We also saw very different changes in the receptors immediately following the injury and at the chronic timepoint. The time frame is important and meaningful for a few reasons. If you want to help people who have been injured for a while, you’re dealing with a chronic state, and if you want to think about immediately deploying therapeutics during trauma that’s the acute state. If all we know are the acute effects, we can’t do anything to move the needle for those people who have been living with spinal cord injury and bladder dysfunction for many years. We also need to know how those differences are related so that if we were to employ a therapy immediately, we need to know whether that changes the endpoint of chronic injury or not. We can’t assume those are totally independent or are similar. 

What do the findings portend for treatment of bladder problems and other secondary complications of spinal cord injuries? 

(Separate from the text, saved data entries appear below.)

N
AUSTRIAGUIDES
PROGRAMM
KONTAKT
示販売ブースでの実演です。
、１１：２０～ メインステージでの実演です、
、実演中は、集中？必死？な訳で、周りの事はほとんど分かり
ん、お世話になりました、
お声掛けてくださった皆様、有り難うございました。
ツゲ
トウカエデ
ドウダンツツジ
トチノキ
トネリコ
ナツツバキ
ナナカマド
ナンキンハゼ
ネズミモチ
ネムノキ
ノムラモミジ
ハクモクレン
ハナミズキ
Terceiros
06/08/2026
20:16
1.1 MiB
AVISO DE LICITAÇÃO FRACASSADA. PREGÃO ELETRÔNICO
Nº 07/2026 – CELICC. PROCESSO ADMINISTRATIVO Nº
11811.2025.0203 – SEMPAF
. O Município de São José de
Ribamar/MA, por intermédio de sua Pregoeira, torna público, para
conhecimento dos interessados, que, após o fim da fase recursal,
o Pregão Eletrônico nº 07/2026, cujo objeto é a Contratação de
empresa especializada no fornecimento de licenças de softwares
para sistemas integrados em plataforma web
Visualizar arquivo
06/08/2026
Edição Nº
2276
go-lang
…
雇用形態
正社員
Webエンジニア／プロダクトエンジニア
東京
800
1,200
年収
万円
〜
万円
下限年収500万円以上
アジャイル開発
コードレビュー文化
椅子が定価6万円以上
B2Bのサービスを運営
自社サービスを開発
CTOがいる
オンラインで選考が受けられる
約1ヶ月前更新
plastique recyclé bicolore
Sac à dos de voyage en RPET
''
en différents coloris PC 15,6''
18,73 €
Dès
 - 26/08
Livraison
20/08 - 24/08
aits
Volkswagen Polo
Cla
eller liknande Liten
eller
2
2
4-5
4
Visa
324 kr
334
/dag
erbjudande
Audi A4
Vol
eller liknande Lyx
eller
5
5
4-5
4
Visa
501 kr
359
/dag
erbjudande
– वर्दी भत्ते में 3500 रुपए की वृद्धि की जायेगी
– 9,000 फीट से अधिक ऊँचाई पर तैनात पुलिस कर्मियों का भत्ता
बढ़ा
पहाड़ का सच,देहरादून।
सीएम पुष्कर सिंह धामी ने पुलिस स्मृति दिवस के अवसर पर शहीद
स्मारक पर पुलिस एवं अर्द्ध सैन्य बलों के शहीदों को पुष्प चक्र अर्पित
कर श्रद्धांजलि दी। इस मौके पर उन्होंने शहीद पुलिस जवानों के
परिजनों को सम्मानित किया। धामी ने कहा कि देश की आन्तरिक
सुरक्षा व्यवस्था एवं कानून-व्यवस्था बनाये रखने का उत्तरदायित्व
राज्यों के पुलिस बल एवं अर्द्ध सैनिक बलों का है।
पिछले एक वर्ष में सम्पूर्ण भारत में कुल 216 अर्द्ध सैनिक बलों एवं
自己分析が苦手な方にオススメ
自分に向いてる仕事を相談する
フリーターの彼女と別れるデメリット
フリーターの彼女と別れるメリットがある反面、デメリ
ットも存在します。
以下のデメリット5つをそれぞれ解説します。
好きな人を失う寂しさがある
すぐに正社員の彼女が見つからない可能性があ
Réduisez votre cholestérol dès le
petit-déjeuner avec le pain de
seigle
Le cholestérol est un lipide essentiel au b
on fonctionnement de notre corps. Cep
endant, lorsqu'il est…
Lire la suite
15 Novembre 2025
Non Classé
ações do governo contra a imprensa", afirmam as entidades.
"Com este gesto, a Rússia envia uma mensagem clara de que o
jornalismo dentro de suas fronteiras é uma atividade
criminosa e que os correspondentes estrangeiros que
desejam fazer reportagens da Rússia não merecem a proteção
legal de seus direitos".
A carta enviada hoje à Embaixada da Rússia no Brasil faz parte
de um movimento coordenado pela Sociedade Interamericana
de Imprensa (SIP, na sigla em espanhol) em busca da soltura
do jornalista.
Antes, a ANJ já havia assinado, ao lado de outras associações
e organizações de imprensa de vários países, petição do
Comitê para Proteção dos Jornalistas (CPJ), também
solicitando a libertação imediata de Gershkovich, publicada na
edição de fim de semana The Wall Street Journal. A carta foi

The cutting edge of therapy is in neurostimulation. There are already FDA-approved therapeutics to implant electrodes near or at the spinal cord for bladder dysfunction/relief. I am excited about being able to really fine-tune neurostimulation in ways that understand the progression of the disease and where we might intervene. My dream (and others) is closed loop neuroprosthetics. Closed loop means that there is both monitoring of the bladder and stimulation of the nerves by the device. Knowing what changes and knowing what normal activity looks like in these neurons allows us to participate in informing and designing those closed loop neuroprosthetics. Ideally, we would be able to artificially bypass the spinal cord injury and restore sensation of bladder fullness, which would have a profound effect on people with spinal cord injuries by reducing the risk of autonomic dysreflexia and unchecked UTIs, both of which are dangerous consequence of bladder dysfunction in persons with spinal cord injury. We’re really trying to push towards having long term impacts of this work.